As discussed above, osteoclastogenesis is heavily regulated by the RANK ligand-OPG signaling axis. In turn, the RANK ligand-OPG axis is inhibited by messengers of the Wnt signaling pathway. In osteoblasts, the Wnt pathway is stimulated by activity of the LRP5/6 receptors. So, activation of LRP5/6 in osteoblasts by Wnt ligands stimulate Wnt signaling which inhibits RANK signaling, leading to an overall inhibition of osteoclastogenesis and an increase in bone mass. So the players in the Wnt pathway are the good guys.

However, this pro-bone growth pathway is potently inhibited by the action of an extracellular protein called sclerostin. Sclerostin inhibits activation of the LRP5/6 receptor causing a decrease in Wnt signaling and a consequent increase in RANK signaling. As we learned from above, increasing RANK signaling increases osteoclastogenesis leading to increased bone resorption and decreased bone mass. 

Romosozumab is a humanized monoclonal antibody that binds sclerostin and inhibits the osteoclastogenesis and decreases bone resorption, shifting the balance back toward bone formation. 

The Study

The Phase II trial was an extremely well-designed randomized double-blind placebo-controlled trial. This is the gold standard in clinical trials. Better trial design does not exist

The study was a multicenter, international, randomized, placebo-controlled, parallel-group, eight-arm study of 419 postmenopausal women aged 55 to 85 years. Study participants were randomly assigned to receive subcutaneous romosozumab or placebo monthly (70, 140, or 210 mg) or every three months (140 or 210 mg) or oral Fosamax (alendronate) (70 mg weekly) or subcutaneous Forteo (teriparatide) (20 μg daily).
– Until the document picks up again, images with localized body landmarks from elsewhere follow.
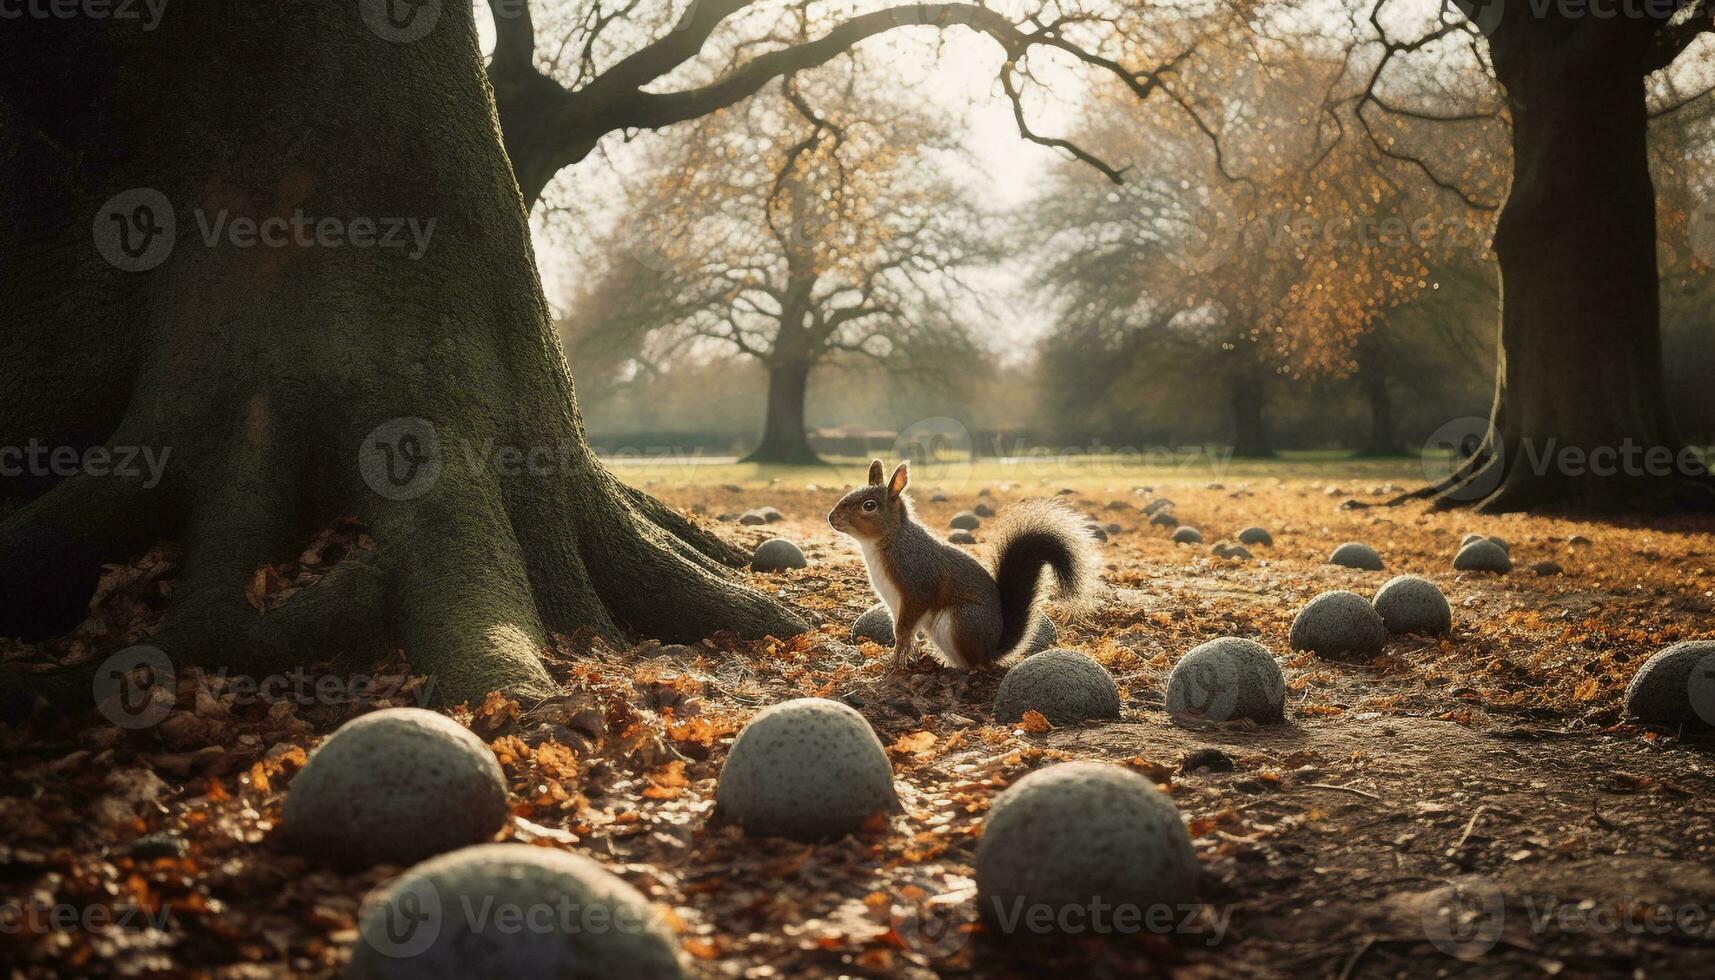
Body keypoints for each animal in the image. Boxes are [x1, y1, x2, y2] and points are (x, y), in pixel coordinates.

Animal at [830, 463, 1097, 672]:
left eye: (869, 506)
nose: (831, 518)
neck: (888, 541)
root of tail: (992, 650)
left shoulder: (915, 582)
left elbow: (904, 630)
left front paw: (895, 662)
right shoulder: (894, 603)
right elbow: (906, 633)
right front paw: (907, 656)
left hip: (961, 620)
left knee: (975, 665)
The change in BMD of the lumbar spine at 12 months from baseline values used was the primary endpoint. 

The Value of the Market

According to the National Osteoperosis Foundation: "about 52 million Americans have osteoporosis and low bone mass, placing them at increased risk for osteoporosis. One in two women age 50 and older will break a bone due to osteoporosis." Osteoporosis is responsible for two million broken bones and $19 billion in related costs every year. By 2025, osteoporosis will be responsible for approximately three million fractures and $25.3 billion in medical costs each year.  The incidence rate of osteoporosis is difficult to determine because clinicians often use inconsistent definitions and diagnostic criteria. However, if Amgen's new drug succeeds only in patients who are postmenopausal women with osteoperosis, cash flows from romosozumab alone could reach $6.6 billion. Compare this to Fosamax's peak sales of $3 billion per year and Forteo's projected $1 billion by next year. If all fares well in phase III studies, romosozumab will be nothing short of a blockbuster for Amgen.